Kalah Gugatan Nikel di WTO, Kapan Indonesia Ajukan Banding?
Indonesia akan segera mengajukan banding setelah kalah dari gugatan Uni Eropa soal larangan ekspor bijih nikel di World Trade Organization atau WTO. Sementara program hilirisasi nikel akan tetap berlanjut sambil menunggu proses sengketa di WTO membuahkan keputusan tetap.
Menteri Perindustrian Agus Gumiwang Kartasasmita mengatakan akan terus menjalankan program hilirisasi bijih nikel di dalam negeri. Putusan WTO tidak akan berpengaruh pada investasi eksisting pengolahan bijih nikel di dalam negeri.
Dia mengatakan, sedang menunggu waktu untuk mengajukan banding. Namun saat ini, belum ada informasi pasti mengenai hal tersebut.
"Ini kami menunggu Appellate Body WTO kapan bersidang lagi, waktu bandingnya kan kami tidak tahu. Sementara ini kami tetap jalan terus dengan program hilirisasi bijih nikel," kata Agus di Jakarta, Selasa (20/12).
Appellate Body of the World Trade Organization adalah badan tetap yang terdiri dari tujuh orang yang mendengar banding dari laporan yang dikeluarkan oleh panel dalam perselisihan yang diajukan oleh anggota WTO.
Dampak pada investasi
Agus optimistis investasi pengolahan bijih nikel eksisting di dalam negeri tidak akan terpengaruh meskipun pembelaan Indonesia atas gugatan nikel ditolak WTO. Pemerintah menyatakan belum ada strategi lain dalam menanggapi keputusan WTO selain banding.
Sebagai informasi, kebijakan larangan ekspor bijih nikel efektif berlaku pada 1 Januari 2020. Berdasarkan data Kementerian Energi dan Sumber Daya Mineral, ada 15 unit smelter nikel hingga November 2022.
Pemerintah menargetkan ada 30 smelter nikel hingga 2024. Total investasi dari pembangunan smelter nikel ini mencapai US$ 8 miliar. Hingga semester I 2020, telah terealisasikan US$ 6,3 miliar investasi smelter nikel.

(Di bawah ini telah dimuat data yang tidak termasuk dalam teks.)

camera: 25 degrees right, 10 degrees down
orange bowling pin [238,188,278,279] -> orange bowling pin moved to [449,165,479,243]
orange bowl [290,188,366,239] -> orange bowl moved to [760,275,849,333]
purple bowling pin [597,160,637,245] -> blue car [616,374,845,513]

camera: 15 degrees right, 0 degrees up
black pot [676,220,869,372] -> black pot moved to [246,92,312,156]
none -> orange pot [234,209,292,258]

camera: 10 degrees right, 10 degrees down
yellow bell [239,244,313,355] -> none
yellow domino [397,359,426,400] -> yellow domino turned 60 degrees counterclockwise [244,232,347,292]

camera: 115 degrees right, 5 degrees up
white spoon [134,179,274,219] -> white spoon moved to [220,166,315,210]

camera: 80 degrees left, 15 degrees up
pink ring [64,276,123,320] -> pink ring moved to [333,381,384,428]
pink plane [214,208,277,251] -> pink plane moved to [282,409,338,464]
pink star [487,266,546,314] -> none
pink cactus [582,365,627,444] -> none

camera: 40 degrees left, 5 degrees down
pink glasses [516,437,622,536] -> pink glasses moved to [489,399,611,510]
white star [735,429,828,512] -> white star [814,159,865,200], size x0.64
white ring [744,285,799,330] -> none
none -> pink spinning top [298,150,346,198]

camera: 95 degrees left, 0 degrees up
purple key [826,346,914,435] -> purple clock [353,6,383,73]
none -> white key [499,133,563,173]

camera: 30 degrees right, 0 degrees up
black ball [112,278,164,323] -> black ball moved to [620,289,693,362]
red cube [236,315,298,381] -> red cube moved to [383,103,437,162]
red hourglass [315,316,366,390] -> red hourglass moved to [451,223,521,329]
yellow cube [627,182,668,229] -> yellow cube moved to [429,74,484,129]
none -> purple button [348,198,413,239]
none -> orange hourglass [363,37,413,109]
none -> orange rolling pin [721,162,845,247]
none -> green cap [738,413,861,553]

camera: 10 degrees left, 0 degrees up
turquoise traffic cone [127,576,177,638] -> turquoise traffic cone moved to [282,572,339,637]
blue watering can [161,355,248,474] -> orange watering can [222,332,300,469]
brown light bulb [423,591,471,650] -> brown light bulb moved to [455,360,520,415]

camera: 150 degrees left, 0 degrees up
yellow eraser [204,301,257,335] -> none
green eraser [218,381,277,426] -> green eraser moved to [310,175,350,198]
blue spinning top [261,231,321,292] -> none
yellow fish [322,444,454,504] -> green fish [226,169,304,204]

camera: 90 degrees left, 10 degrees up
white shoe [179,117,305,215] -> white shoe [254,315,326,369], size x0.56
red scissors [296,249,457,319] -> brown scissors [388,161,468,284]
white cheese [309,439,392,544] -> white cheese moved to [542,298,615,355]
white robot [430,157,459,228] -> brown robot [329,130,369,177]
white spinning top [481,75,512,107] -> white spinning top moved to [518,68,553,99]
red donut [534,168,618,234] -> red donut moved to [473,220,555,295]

Tidak hanya nikel, terdapat total target 53 total tambang smelter akan dibangun hingga 2024. Rinciannya, 19 telah direalisasikan dan 34 baru tahap rencana. Berdasarkan perusahaan, target hingga 2024 ini terdiri dari 11 smelter Bauksit, 4 Besi, 4 Tembaga, 2 Mangan, serta 2 Timbal dan Seng.
WTO tolak pembelaan RI soal gugatan nikel
Seperti diketahui, WTO menolak pembelaaan Indonesia terhadap gugatan nikel Uni Eropa. Berdasarkan dokumen WTO yang dikeluarkan 30 November 2022, panel menyimpulkan bahwa larangan ekspor bijih nikel Indonesia tidak sesuai dengan Pasal XI:1 GATT 1994.
Pasal XI:1 GATT 1994 menyatakan bahwa negara anggota WTO dilarang untuk melakukan pembatasan selain tarif, pajak dan bea lain, dan bukan pembatasan lain termasuk kuota dan perizinan impor atau penjualan dalam rangka ekspor.
Dalam penerapan Pasal XI:1 GATT 1994, WTO memberikan sejumlah pengecualian. Namun demikian, panel WTO menolak argumen bahwa kebijakan larangan ekspor nikel RI termasuk dalam pengecualian aturan tersebut.
Menurut panel WTO, pengecualian diberlakukan jika kebijakan ekspor bersifat sementara. Selain itu, syarat pengecualian berlaku jika larangan ekspor bertujuan untuk mencegah atau meringankan krisis pangan, atau produk lain yang esensial bagi Indonesia seperti dalam pengertian Pasal XI:2(a) GATT 1994.
"Larangan ekspor tidak sesuai dengan Pasal XI:1 GATT 1994. Panel juga menyimpulkan bahwa larangan ekspor tidak dibenarkan berdasarkan Pasal XX(d) GATT 1994 karena tidak diperlukan untuk memastikan kepatuhan terhadap undang-undang atau peraturan yang tidak bertentangan dengan GATT 1994," tulis keterangan WTO, dikutip Selasa (20/12).
Panel WTO merekomendasikan agar Indonesia mengambil langkah-langkahnya sesuai dengan kewajibannya berdasarkan GATT 1994. Artinya, Indonesia diminta membatalkan larangan ekspor bijih nikel tersebut.